Jean-Baptiste Joseph Fourier – Biography of Jean-Baptiste Joseph Fourier

Jean Baptiste Joseph Fourier He was born on March 21, 1768, in Auxerre. At the age of 8 he lost his father, but the Bishop of Auxerre secured his admission to the local military school run by Benedictine monks. After 2 years (1787-1789) in the novitiate of the Benedictine Abbey of Saint-Benoît-sur-Loire, he began working as a lay teacher at his old school in Auxerre.

In 1789 the first essay by Fourier on the numerical solution of algebraic equations. In 1794 the central university of teachers and teachers was established in Paris. Fourier he was one of his first students, soon after he was promoted to the faculty as a professor. He was later called in by the newly founded Polytechnic School, where he served as a professor of mathematical analysis.

Fourier He was 30 years old when Napoleon Bonaparte requested his participation as a scientific advisor on an expedition to Egypt. Between 1798 and 1802 Fourier He was secretary of the Institut d’Égypte, established by Napoleon to systematically explore the archaeological riches of that ancient land. His works, published in Décade and the Courrier d’Egypte, showed that he was concerned with problems ranging from the general solution of algebraic equations to irrigation projects.

Fourier He proved to be a discreet diplomat, and on his return to France Napoleon appointed him prefect of the department of Isère, with Grenoble as its capital, where he served from 1801 to 1814. There he wrote the work on the mathematical theory of heat conduction, which it was worth lasting fame.

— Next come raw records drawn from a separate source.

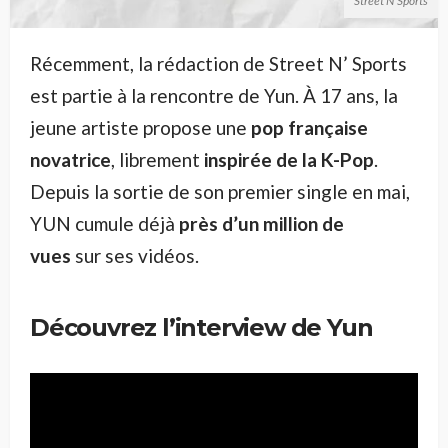
Street N'Sports
Récemment, la rédaction de Street N’ Sports
est partie à la rencontre de Yun. À 17 ans, la
jeune artiste propose une
pop française
novatrice
, librement
inspirée de la K-Pop
.
Depuis la sortie de son premier single en mai,
YUN cumule déjà
près d’un million de
vues
sur ses vidéos.
Découvrez l’interview de Yun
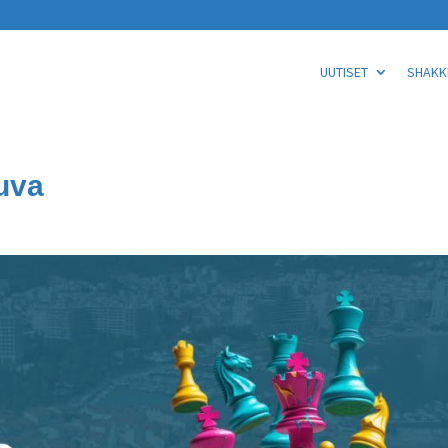
UUTISET
SHAKKI
uva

His first project was presented to the Academy in 1807; a second, greatly expanded version, which received the Academy Award in 1812, was titled Théorie des mouvements de la chaleur dans les corps solides. The first part was printed in book form in 1822 under the title Théorie analytique de la chaleur. It was a masterpiece, not only because it covered the hitherto unexplored field of heat propagation, but also because it contained mathematical techniques that would later be developed in a special branch of mathematics: the Fourier analysis and Fourier integrals.

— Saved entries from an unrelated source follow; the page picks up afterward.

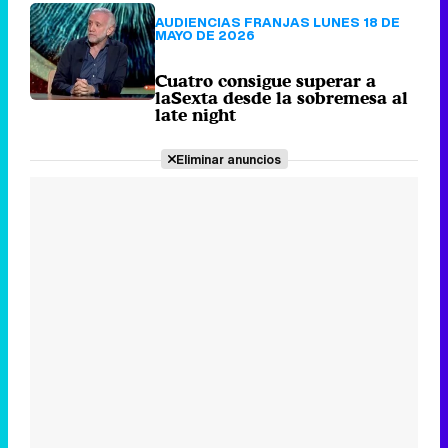
Eliminar anuncios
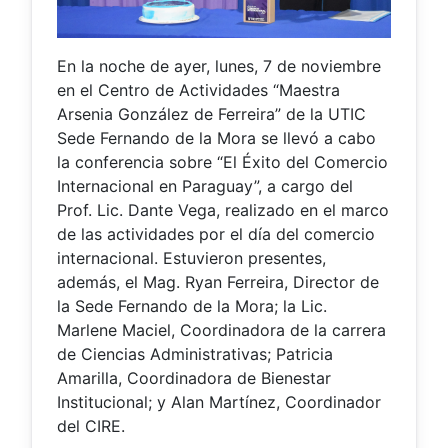
En la noche de ayer, lunes, 7 de noviembre
en el Centro de Actividades “Maestra
Arsenia González de Ferreira” de la UTIC
Sede Fernando de la Mora se llevó a cabo
la conferencia sobre “El Éxito del Comercio
Internacional en Paraguay”, a cargo del
Prof. Lic. Dante Vega, realizado en el marco
de las actividades por el día del comercio
internacional. Estuvieron presentes,
además, el Mag. Ryan Ferreira, Director de
la Sede Fernando de la Mora; la Lic.
Marlene Maciel, Coordinadora de la carrera
de Ciencias Administrativas; Patricia
Amarilla, Coordinadora de Bienestar
Institucional; y Alan Martínez, Coordinador
del CIRE.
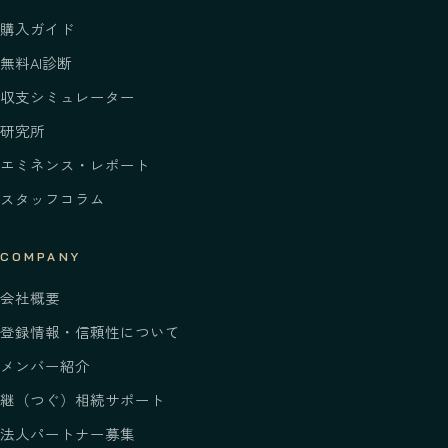
購入ガイド
無料AI診断
収支シミュレーター
研究所
エミネンス・レポート
スタッフコラム
COMPANY
会社概要
登録情報・信頼性について
メンバー紹介
継
（つぐ）
相続サポート
法人パートナー募集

Since 1815 Fourier he was director of the Paris Statistics Office. In 1817 he became a member of the Academy of Sciences and, from 1822, he was its permanent secretary.

During the course of your career, Fourier wrote several articles on statistics, but his predilection was in the theory of algebraic equations on which he had just finished a draft for a book, Analyze the determined equations, and a long memoir, when he died in Paris on May 16, 1830.